If there really is no separation between yourself and others, then the need to forgive another is also an illusion. On a subconscious level, every person within all of your painful memories is you. Again, there is no separation. The understanding that what you do to others, you do to yourself, is absolutely true.
The real forgiveness is with yourself. Self-forgiveness can release you of wanting to act out of righteous anger and evolve beyond the vicious cycle of destructive energy to feel whole again.
Based on the work of self-help expert, Byron Katie, she teaches that you can ask yourself several questions to effectively release a stressful thought or feeling.

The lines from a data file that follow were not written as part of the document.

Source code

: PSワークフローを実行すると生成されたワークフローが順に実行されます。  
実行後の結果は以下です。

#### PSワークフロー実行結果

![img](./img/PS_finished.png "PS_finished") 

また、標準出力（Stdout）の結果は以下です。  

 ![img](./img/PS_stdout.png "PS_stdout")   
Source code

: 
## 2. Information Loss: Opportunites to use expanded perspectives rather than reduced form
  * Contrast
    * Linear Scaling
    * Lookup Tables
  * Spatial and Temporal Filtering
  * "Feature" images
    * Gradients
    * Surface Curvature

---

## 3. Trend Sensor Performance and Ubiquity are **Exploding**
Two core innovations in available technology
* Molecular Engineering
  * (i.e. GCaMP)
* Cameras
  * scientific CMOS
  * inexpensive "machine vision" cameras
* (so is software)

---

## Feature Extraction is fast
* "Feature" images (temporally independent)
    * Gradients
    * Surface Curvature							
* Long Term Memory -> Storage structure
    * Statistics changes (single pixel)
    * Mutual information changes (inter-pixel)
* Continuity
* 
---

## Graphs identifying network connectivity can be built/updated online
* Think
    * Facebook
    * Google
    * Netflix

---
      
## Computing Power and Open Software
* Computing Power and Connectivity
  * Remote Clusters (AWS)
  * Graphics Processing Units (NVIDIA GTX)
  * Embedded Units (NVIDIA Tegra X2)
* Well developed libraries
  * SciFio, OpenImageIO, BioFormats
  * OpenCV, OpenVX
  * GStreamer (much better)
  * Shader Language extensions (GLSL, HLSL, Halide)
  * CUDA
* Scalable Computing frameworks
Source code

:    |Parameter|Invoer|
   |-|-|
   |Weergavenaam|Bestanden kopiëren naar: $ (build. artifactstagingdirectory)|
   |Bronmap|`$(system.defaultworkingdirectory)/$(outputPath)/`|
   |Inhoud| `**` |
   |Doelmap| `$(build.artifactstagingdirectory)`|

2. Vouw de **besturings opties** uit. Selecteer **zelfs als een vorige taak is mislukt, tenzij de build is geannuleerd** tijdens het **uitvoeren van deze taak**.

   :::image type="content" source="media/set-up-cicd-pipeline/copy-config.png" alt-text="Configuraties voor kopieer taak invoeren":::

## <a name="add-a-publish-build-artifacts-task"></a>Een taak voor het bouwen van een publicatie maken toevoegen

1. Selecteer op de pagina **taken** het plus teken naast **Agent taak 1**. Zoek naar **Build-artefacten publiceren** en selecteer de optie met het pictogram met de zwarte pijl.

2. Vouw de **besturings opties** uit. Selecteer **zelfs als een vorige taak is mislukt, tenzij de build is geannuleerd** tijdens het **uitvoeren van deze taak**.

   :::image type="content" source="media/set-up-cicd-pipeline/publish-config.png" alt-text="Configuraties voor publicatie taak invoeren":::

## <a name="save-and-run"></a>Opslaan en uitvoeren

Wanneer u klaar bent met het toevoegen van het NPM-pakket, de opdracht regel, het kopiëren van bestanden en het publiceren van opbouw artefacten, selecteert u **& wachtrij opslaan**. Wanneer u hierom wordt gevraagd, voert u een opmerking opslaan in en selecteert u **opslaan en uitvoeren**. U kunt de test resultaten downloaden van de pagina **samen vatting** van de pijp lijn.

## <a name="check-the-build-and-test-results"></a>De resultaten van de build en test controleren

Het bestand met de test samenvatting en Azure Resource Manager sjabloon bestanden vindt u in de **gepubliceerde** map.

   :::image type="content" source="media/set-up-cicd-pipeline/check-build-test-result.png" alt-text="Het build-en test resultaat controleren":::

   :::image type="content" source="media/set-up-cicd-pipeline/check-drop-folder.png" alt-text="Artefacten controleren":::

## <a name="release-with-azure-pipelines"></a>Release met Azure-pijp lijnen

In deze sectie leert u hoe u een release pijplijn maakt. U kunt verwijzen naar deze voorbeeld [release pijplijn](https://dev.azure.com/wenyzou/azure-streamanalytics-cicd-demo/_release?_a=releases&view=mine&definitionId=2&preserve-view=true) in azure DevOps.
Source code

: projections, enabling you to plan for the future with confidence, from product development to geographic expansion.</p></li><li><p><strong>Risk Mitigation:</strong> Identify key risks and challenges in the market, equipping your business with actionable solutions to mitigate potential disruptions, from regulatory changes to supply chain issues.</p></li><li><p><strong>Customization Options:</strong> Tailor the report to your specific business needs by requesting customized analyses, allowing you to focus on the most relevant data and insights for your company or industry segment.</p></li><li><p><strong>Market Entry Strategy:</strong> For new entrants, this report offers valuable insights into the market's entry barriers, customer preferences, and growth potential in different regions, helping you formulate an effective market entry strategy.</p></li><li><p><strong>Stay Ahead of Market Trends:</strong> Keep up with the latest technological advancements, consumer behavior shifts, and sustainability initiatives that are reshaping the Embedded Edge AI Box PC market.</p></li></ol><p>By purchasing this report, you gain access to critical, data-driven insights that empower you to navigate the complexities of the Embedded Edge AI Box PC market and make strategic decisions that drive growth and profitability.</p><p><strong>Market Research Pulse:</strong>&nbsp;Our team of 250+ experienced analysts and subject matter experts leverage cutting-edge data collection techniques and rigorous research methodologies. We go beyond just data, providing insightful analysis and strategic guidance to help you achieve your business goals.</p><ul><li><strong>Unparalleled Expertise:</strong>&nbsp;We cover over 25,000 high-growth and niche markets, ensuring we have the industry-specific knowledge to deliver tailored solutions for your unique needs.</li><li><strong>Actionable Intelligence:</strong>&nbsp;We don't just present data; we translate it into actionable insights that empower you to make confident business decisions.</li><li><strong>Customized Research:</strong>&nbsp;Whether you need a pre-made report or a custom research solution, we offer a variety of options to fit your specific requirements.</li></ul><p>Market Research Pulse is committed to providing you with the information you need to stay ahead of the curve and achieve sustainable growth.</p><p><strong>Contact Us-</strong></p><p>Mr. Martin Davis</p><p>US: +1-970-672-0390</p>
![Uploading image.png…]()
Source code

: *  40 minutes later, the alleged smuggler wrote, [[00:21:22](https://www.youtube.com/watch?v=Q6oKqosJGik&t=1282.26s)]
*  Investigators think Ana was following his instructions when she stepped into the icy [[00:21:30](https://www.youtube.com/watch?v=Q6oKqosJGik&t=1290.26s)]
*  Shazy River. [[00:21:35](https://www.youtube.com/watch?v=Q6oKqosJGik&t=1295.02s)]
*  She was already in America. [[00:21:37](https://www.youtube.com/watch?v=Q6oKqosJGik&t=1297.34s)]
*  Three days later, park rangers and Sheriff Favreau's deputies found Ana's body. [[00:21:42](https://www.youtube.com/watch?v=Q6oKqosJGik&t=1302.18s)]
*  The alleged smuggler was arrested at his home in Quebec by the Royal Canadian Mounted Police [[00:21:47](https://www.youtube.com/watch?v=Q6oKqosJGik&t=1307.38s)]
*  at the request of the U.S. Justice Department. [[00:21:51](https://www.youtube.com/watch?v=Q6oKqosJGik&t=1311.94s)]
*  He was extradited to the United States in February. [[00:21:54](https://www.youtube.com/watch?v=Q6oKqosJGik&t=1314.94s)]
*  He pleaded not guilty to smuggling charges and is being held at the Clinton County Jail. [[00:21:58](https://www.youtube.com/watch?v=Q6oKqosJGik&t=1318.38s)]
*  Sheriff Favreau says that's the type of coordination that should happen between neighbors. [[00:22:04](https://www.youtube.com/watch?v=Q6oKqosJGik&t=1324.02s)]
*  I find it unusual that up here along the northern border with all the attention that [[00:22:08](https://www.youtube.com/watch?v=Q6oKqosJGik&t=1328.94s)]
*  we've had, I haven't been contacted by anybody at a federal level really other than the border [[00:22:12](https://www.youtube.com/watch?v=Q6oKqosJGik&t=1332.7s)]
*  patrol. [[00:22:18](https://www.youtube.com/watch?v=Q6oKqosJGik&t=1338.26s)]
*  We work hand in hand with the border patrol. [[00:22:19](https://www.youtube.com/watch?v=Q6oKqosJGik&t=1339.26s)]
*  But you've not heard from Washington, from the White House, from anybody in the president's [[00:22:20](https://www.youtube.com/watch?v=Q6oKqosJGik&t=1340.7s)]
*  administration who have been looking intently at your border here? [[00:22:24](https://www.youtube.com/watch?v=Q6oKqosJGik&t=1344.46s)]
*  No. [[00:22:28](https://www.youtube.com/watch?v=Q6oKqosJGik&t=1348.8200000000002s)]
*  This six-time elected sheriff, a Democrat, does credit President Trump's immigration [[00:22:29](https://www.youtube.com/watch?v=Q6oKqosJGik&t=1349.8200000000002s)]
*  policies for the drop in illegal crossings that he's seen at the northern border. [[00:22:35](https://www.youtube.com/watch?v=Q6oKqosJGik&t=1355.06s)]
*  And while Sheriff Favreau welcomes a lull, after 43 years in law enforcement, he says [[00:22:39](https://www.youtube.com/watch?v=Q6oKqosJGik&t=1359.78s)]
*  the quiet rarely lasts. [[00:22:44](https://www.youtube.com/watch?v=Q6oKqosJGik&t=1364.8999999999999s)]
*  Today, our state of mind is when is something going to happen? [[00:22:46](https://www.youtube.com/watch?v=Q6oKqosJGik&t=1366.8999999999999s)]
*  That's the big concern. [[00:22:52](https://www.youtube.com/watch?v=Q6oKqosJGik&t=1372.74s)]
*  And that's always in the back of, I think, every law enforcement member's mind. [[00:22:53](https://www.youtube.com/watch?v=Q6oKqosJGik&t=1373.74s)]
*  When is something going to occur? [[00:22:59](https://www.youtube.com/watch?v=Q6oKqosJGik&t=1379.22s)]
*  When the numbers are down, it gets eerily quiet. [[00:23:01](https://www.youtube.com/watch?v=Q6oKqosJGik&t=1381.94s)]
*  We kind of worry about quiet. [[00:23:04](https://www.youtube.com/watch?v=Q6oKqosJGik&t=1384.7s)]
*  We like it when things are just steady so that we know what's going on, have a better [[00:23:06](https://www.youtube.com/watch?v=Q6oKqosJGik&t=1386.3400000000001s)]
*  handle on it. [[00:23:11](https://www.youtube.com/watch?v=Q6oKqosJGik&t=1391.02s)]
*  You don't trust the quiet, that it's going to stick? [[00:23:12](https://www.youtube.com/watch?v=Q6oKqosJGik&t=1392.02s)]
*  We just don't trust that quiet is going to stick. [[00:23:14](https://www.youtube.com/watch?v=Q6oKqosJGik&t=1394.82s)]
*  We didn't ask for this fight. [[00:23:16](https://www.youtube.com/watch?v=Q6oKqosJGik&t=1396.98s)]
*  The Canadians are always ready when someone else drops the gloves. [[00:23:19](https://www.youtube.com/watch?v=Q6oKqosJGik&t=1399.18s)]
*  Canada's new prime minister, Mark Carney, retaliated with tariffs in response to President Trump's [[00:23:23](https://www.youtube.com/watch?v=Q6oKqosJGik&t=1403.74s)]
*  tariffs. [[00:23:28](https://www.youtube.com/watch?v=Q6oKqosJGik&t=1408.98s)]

According to her, we all want three, basic things: love acceptance, and approval. We mistakenly believe that these three wants can be attained outside of ourselves, so we expect (sometimes demand) those around us act a certain way or that life needs to be just so in order for us to feel better inside. When it doesn't happen, we have a stressful thought with an emotional charge around it. We can let go of these demands on others because the love, acceptance and approval are abundantly available within to give to ourselves.
In the case of Hugh Glass, he felt hell-bent on committing a revenge killing. Questions he can ask himself to reconnect with his loving heart are, Who would I be if I can never have the thought of wanting to kill John Fitzgerald out of revenge? And, How have I killed myself by wanting revenge?